2. The vertebral shaping tool system according to claim 1, characterized in that: The double ball handle (12) has a clearance hole (121) and the needle core (2) passes through the clearance hole (121).
3. The vertebral body shaping tool system according to claim 1, characterized in that: The double ball handle (42) has a clearance hole (421) and the reamer (5) passes through the clearance hole (421).
4. The vertebral shaping tool system according to claim 3, characterized in that: The reamer (5) includes a guide rod (51) and a double ball handle (52). The double ball handle (52) is fixedly installed on the top of the guide rod (51). The bottom end of the guide rod (51) passes through the clearance hole (421) and extends into the sleeve (41).
5. The vertebral shaping tool system according to claim 4, characterized in that: A bevel gear is fixedly installed on the guide rod (51), and the bevel gear is integrally formed with the guide rod (51).

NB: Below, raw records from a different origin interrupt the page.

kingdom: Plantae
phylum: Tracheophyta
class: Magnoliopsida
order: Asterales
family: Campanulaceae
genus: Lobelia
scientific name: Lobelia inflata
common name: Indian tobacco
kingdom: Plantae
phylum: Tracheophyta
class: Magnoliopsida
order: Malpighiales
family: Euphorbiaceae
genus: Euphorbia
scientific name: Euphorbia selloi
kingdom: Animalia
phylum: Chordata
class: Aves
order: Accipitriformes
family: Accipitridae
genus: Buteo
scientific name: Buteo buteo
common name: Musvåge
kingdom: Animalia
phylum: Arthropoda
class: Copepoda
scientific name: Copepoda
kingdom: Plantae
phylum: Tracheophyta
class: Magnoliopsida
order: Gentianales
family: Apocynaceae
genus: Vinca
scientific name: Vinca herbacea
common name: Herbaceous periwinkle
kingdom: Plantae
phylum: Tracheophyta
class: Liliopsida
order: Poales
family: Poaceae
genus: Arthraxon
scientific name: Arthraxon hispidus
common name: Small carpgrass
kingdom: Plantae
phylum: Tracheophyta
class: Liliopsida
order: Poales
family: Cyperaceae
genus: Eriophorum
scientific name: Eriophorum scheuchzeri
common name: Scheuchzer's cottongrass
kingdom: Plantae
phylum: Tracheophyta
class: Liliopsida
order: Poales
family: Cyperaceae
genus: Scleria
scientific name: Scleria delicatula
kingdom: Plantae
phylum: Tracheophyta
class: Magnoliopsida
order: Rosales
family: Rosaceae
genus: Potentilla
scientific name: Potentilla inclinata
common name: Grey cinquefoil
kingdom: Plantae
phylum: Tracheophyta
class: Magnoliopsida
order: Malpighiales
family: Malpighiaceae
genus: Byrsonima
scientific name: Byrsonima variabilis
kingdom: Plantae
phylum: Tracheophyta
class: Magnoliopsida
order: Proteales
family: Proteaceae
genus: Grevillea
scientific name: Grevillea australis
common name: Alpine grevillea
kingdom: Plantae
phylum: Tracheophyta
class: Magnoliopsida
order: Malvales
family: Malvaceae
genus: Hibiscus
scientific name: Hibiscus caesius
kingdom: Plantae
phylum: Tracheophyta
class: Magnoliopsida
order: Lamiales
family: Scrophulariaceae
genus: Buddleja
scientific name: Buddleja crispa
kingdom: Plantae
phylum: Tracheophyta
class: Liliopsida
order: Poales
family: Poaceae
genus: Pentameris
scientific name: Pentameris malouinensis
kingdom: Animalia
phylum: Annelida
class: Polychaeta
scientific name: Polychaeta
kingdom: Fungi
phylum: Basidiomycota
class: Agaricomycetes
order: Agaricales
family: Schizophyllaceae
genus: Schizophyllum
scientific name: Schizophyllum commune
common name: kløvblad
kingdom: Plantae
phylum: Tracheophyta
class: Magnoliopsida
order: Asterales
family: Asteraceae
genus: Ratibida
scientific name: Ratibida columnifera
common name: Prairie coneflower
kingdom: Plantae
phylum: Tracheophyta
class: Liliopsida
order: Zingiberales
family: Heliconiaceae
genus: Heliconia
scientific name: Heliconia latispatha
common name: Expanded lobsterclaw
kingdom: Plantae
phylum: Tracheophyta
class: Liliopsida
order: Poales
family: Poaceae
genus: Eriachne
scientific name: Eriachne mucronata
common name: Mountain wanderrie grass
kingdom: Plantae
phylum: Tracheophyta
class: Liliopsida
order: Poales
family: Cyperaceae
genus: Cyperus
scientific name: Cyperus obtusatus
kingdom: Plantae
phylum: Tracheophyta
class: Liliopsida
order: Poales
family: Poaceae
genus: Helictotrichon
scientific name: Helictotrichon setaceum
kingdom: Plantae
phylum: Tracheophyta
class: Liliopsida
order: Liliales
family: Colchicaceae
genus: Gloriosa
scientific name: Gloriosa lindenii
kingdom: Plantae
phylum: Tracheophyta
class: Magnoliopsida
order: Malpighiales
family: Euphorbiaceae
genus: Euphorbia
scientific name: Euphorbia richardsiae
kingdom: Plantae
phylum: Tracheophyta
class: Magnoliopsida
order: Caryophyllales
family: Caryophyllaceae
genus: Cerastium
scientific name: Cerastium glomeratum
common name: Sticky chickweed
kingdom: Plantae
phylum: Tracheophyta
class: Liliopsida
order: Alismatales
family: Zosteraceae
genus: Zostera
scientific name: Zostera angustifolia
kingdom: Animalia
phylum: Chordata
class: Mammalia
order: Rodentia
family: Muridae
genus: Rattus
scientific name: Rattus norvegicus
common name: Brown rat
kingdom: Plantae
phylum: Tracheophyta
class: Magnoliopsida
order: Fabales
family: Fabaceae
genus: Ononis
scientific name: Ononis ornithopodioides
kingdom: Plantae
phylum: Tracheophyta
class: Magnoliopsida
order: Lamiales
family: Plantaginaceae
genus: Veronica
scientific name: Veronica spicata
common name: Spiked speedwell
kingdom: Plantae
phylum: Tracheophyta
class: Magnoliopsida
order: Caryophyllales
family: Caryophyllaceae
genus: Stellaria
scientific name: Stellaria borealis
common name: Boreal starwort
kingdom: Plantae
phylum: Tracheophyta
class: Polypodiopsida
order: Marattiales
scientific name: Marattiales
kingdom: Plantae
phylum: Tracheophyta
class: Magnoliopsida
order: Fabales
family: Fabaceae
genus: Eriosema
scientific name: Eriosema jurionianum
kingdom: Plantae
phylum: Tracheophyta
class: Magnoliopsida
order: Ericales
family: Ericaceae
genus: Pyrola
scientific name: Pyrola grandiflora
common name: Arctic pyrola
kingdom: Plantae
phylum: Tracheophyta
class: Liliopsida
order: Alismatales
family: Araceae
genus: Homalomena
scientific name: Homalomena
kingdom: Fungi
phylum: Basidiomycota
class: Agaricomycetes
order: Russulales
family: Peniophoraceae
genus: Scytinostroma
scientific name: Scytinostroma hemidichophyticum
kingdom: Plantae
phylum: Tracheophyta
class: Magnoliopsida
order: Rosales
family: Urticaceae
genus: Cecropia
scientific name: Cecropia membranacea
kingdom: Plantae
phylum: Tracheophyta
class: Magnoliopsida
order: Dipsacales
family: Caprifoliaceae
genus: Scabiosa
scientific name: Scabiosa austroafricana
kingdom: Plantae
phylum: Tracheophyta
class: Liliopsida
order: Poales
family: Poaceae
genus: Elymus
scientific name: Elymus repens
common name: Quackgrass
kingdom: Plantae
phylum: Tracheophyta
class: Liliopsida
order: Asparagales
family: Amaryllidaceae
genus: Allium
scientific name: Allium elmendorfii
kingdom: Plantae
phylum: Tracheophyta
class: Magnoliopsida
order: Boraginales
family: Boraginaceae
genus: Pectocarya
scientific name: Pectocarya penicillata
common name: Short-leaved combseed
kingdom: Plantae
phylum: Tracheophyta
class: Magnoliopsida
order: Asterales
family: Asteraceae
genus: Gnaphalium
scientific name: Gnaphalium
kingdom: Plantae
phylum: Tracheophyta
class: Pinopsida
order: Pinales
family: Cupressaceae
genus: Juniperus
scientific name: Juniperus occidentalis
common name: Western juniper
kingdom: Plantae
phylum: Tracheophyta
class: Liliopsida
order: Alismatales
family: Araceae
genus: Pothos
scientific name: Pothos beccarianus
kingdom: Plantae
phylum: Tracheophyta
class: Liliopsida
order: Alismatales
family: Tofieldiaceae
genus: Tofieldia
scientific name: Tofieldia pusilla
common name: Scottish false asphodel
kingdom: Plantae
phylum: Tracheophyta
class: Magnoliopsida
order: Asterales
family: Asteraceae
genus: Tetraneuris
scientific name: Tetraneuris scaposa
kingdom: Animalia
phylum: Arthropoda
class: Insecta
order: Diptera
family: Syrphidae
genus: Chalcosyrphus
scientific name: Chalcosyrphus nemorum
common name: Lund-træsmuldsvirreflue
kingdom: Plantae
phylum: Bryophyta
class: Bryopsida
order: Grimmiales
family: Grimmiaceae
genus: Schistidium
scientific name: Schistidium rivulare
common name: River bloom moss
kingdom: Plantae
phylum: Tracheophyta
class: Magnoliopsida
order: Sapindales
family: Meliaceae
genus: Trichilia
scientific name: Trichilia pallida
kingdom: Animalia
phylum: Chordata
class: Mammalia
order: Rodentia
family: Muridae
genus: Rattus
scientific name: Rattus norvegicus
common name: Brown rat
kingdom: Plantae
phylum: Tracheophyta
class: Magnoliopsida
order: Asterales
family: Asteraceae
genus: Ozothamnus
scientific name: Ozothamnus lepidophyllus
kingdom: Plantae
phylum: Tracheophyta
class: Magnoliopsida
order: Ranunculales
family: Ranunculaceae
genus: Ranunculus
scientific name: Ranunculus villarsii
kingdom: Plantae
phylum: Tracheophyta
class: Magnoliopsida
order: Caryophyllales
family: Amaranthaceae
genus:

6. The vertebral shaping tool system according to claim 1, characterized in that: The inner diameter of the needle bar (11) is smaller than the inner diameter of the sleeve (41), and the diameter of the guide needle (3) is smaller than the inner diameter of the needle bar (11).
7. The vertebral shaping tool system according to claim 4, characterized in that: The double-ball handle one (12), double-ball handle two (42) and double-ball handle three (52) have the same shape. The double-ball handle one (12) and double-ball handle two (42) have the same volume. The volume of double-ball handle three (52) is smaller than that of double-ball handle two (42).
8. The vertebral shaping tool system according to claim 1, characterized in that: The first (12), the second (42), and the third (52) of the double ball handles each include a handle base, a large ball, and a small ball. The large ball and the small ball are fixedly installed on the handle base, and the handle base, the large ball, and the small ball are integrally formed.